> _Passage provided_

——————

Economist Azrul Azwar Ahmad Tajudin, who was suspended by Bank Islam for predicting a Pakatan Rakyat win in the next general election, has opined that the country’s economy would likely face an initial shock if his prediction comes true, but said that the impact would be limited.
“After the 13th general election, we can expect some knee-jerk overreaction on the first day of trading due to fears of political instability and administrative inconsistencies… because of that, we may see increased volatility and a sharp pull-back in equity bond and forex market.
“There could also be a surge in capital outflow for portfolio or direct investment businesses,” he said in a forum on political transition yesterday evening.
However, Azrul- who is now an analyst with PKR-linked Institut Rakyat – said the impact would be minimal as the business community had already factored in the possibility of a Pakatan win.
“For example, given the erratic performance of the stock and forex market, and the movements of portfolio funds in a rotational fashion within the equity and fixed income markets, it could suggest that the investment community has factored in this possibility,” he claimed.
He pointed out that even now, foreign shareholding of the Kuala Lumpur Composite Index is at its lows of around 20 percent.

——————

> _Work instruction 1_
Answer these questions from the passage on the economist's election forecast:
(a) Which bank suspended the economist?
(b) What organization does he now work for as an analyst?
(c) About what level of foreign shareholding in the Kuala Lumpur Composite Index did he point to?
> _Work instruction 2_
Pick up the passage on the economist's election forecast and continue it after its last sentence.

> _Source material_
——————

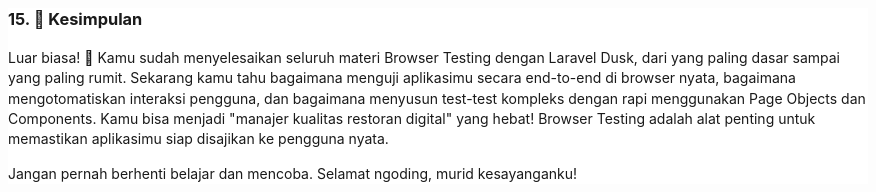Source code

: ### 15. 🎯 Kesimpulan

Luar biasa! 🌟 Kamu sudah menyelesaikan seluruh materi Browser Testing dengan Laravel Dusk, dari yang paling dasar sampai yang paling rumit. Sekarang kamu tahu bagaimana menguji aplikasimu secara end-to-end di browser nyata, bagaimana mengotomatiskan interaksi pengguna, dan bagaimana menyusun test-test kompleks dengan rapi menggunakan Page Objects dan Components. Kamu bisa menjadi "manajer kualitas restoran digital" yang hebat! Browser Testing adalah alat penting untuk memastikan aplikasimu siap disajikan ke pengguna nyata.

Jangan pernah berhenti belajar dan mencoba. Selamat ngoding, murid kesayanganku!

——————

> _Exercise response 1_
(a) Bank Islam.
(b) Institut Rakyat, which is linked to PKR.
(c) About 20 percent.

> _Exercise response 2_
“As such, there are not much foreign funds left to trigger a foreign capital flight post-GE13,” he said at the forum titled, ‘Economic management during political transition: Experience from East Asia and Eastern Europe’.
“The downside risk of the Malaysian financial market and economy is rather limited. I can confidently say that our economy will not plunge into disaster, given its ability to absorb any short-term shocks,” added Azrul.
He noted that other external factors such as the global economic recovery and the signs of resolution to the Eurozone crisis would also help mitigate the shock.
“Precedence wise, countries like Indonesia in 1998 and the Philippines in 1986 have seen their economy return to normalcy in less than a year, and achieved new highs in less than three to four years,” he said.
Other panellists at the forum were Penang Institute executive director Woo Wing Thye and Universitas Indonesia economics professor Anwar Nasution, whereas the event had been moderated by Penang Institute fellow Wong Chin Huat.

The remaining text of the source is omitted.